Exercise directions. What you produce should be every line from the data that includes "ImmSrc".

Source information.
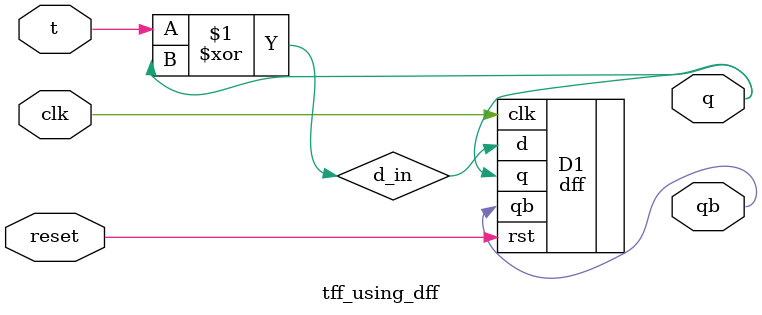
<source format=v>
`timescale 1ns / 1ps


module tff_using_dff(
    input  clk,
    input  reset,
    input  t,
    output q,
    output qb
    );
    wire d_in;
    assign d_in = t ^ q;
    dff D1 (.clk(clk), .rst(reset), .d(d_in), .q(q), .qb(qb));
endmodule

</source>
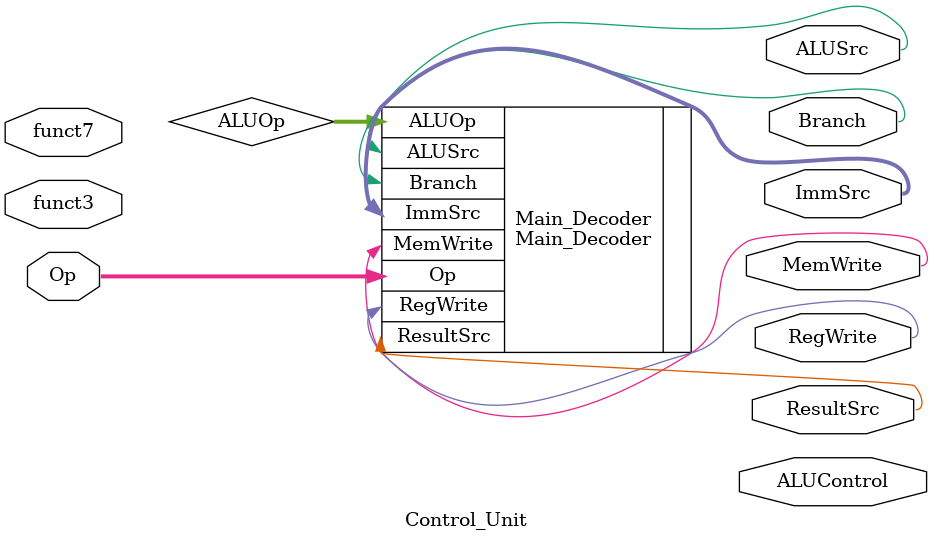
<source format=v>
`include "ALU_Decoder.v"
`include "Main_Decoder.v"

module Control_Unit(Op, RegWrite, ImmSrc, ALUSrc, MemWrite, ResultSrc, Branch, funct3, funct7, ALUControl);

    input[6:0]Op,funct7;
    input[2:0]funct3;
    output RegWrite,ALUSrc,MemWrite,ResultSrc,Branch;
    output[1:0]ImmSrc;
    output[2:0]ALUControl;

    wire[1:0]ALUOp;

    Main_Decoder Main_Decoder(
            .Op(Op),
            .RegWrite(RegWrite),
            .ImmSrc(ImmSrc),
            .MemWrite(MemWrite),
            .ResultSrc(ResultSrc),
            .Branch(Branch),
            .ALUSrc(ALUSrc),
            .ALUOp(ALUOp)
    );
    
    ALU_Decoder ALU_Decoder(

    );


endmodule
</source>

Reply to the exercise.
module Control_Unit(Op, RegWrite, ImmSrc, ALUSrc, MemWrite, ResultSrc, Branch, funct3, funct7, ALUControl);
    output[1:0]ImmSrc;
            .ImmSrc(ImmSrc),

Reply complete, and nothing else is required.